Mr. Grenell, who served as Mr. Trump’s ambassador to Germany and acting director of national intelligence, was involved in another recent attempt to reach a major international agreement. Late last year, he was appointed special envoy for peace talks between Serbia and Kosovo, although the State Department already had a special envoy in the region.

His cheeky style and party background ruffled feathers among some he worked with in the roles.

Mr Grenell’s trip to Mexico City surprised several administration officials, including Secretary of State Mike Pompeo. At the State Department, officials rushed to find out the details of the trip after reporters asked them about it, with some worrying it could confuse Mr. Guaidó about U.S. diplomacy and fuel concerns that the Trump administration has not outlined its strategy.

He also revealed the split between the White House and the State Department, where officials have long denied that the Trump administration was increasingly frustrated by Mr Guaidó and the stalemate in Venezuela as Washington issued excessive economic sanctions against Mr Maduro’s government and its loyalists.

The White House did not immediately answer questions about who specifically approved the trip.

Mr Maduro defied demands to leave the popular uprising in Venezuela in January 2019 against his self-proclaimed victory in the widely contested 2018 presidential election.

Since then, however, Venezuela’s economy has disintegrated in broad isolation, forcing Mr. Maduro to rely on illegal trade and other aid from Cuba, Iran, Russia, Turkey and other countries that face fines or condemnation from the United States.

His government has arrested six Zitga executives – five naturalized U.S. citizens and a permanent U.S. legal resident – since the 2017 government consolidation. The Houston-based refinery is a subsidiary of the Venezuelan state oil company.

While securing their release could boost Mr Trump’s credibility among voters as an arranger who certainly brought American hostages and other detainees home, it could provoke the anger of stubborn people who are unwilling to negotiate with Mr Maduro’s government.

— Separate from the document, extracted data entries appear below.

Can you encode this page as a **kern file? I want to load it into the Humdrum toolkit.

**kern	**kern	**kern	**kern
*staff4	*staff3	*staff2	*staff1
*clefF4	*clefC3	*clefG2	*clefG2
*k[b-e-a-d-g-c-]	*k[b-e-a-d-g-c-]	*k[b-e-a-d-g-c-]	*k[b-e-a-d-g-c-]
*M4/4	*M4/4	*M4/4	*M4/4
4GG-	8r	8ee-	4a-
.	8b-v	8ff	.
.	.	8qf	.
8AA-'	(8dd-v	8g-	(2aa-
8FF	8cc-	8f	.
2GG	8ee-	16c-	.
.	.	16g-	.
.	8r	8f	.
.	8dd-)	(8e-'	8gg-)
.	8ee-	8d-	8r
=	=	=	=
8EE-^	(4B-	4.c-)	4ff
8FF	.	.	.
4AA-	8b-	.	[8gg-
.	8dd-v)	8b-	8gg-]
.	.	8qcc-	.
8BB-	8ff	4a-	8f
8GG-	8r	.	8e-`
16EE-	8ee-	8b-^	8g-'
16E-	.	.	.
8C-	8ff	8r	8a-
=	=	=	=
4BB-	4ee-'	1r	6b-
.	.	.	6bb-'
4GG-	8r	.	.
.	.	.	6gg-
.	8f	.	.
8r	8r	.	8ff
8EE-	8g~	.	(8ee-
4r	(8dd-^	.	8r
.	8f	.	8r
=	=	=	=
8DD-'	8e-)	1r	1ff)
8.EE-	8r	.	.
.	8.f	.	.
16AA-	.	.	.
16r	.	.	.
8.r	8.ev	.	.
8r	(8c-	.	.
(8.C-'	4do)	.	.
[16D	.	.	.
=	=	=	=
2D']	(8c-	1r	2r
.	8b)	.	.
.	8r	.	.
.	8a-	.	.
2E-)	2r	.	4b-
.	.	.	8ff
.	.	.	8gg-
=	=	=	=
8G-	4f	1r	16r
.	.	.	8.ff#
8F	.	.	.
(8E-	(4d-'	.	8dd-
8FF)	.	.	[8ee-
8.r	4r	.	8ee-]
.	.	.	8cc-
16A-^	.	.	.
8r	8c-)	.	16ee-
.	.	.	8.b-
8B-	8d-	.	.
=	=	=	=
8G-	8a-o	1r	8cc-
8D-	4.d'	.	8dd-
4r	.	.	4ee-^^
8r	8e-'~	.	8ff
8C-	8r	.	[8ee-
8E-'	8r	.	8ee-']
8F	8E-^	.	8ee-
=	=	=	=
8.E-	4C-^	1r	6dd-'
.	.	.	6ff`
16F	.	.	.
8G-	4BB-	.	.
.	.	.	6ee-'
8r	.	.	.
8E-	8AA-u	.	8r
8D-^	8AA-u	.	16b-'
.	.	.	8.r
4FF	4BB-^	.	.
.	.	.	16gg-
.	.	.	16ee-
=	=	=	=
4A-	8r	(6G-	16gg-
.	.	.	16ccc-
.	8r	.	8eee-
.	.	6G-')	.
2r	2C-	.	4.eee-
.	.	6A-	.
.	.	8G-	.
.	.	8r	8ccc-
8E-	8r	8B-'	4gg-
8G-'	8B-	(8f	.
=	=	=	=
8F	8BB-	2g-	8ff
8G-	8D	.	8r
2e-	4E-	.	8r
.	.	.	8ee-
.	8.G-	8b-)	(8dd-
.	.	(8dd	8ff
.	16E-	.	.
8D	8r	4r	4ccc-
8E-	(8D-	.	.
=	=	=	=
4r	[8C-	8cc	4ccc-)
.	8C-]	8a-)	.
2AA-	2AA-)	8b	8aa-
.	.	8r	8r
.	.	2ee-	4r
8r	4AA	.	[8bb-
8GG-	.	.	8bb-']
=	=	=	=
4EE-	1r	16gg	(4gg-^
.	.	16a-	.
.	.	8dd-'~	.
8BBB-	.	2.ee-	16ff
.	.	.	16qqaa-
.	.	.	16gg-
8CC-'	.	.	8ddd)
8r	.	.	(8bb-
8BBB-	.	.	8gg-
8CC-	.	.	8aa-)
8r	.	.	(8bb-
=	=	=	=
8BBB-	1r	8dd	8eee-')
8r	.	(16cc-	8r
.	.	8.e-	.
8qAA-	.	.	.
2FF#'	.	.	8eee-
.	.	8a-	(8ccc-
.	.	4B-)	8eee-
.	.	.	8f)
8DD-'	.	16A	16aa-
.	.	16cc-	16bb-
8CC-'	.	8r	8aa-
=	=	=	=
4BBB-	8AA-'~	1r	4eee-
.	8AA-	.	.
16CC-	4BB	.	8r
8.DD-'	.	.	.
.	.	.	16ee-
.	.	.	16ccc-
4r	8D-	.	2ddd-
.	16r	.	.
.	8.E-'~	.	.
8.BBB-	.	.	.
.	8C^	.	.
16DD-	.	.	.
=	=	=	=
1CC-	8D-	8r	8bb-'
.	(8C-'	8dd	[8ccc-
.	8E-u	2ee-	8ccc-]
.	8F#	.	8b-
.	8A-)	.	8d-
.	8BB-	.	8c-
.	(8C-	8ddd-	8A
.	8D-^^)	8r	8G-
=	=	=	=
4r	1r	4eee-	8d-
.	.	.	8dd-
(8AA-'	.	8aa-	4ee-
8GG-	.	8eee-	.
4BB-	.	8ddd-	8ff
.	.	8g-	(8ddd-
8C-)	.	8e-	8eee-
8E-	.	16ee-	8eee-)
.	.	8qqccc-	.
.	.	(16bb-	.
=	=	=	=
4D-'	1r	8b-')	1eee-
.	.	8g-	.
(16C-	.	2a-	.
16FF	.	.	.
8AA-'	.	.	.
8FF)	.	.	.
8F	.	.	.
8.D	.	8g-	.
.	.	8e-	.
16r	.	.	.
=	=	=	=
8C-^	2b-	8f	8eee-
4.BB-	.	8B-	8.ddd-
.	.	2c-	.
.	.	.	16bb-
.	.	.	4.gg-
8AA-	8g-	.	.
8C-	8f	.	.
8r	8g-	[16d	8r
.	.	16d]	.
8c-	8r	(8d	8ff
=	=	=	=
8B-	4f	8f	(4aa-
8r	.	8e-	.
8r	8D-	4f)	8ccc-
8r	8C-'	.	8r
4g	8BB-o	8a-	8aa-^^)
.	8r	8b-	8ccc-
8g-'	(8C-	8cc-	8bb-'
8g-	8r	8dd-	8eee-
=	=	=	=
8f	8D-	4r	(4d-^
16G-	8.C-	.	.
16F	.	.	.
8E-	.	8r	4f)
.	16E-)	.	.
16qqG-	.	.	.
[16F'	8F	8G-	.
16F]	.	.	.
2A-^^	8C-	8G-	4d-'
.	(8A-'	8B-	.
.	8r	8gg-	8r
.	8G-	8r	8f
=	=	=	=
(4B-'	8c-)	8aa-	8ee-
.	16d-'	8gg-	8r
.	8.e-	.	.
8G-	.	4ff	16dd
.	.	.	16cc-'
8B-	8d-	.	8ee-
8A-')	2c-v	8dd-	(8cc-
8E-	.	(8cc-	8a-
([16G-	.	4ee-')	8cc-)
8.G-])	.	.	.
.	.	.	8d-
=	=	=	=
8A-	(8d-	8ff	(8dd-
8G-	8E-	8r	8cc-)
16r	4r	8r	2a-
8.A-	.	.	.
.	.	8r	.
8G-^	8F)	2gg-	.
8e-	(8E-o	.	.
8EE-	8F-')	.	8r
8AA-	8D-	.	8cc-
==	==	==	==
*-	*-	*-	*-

Mr Grenell declined to comment, except to deny that the trip was linked to negotiations with hostages.

A White House official also dismissed the idea that Mr. Grenell’s trip was the goal of negotiating the release of the detainee, instead of portraying it as an effort to facilitate Mr. Maduro’s resignation.

“We are extremely committed to watching Maduro leave power and Juan Guaidó is in position,” the official said.

The United States is not the only country that has tried and failed to persuade Mr. Maduro to step down. Over the years, negotiations in the Caribbean and Norway, as well as parties including Spain, the Vatican and the European Union, have worked to address the backlog.

Back in July, Bill Richardson, a senior Democratic diplomat, met with Mr. Maduro in Caracas, the capital of Venezuela, on a private humanitarian mission. He unsuccessfully demanded the release of the leader of Citg and two other Americans who are being held in Venezuela.

But Mr Grenell’s negotiations with Mr Maduro’s envoy will certainly irritate Mr Guaid’s opposing efforts. Mr Guaidó sat in Mr Trump’s guest corner in a speech on the state of the Union in January and was praised as “the true and legitimate president of Venezuela” amid speculation that the Trump administration had lost patience with the impasse.

Ambassador’s spokesman Mr. Guaida in Washington declined to comment Wednesday night.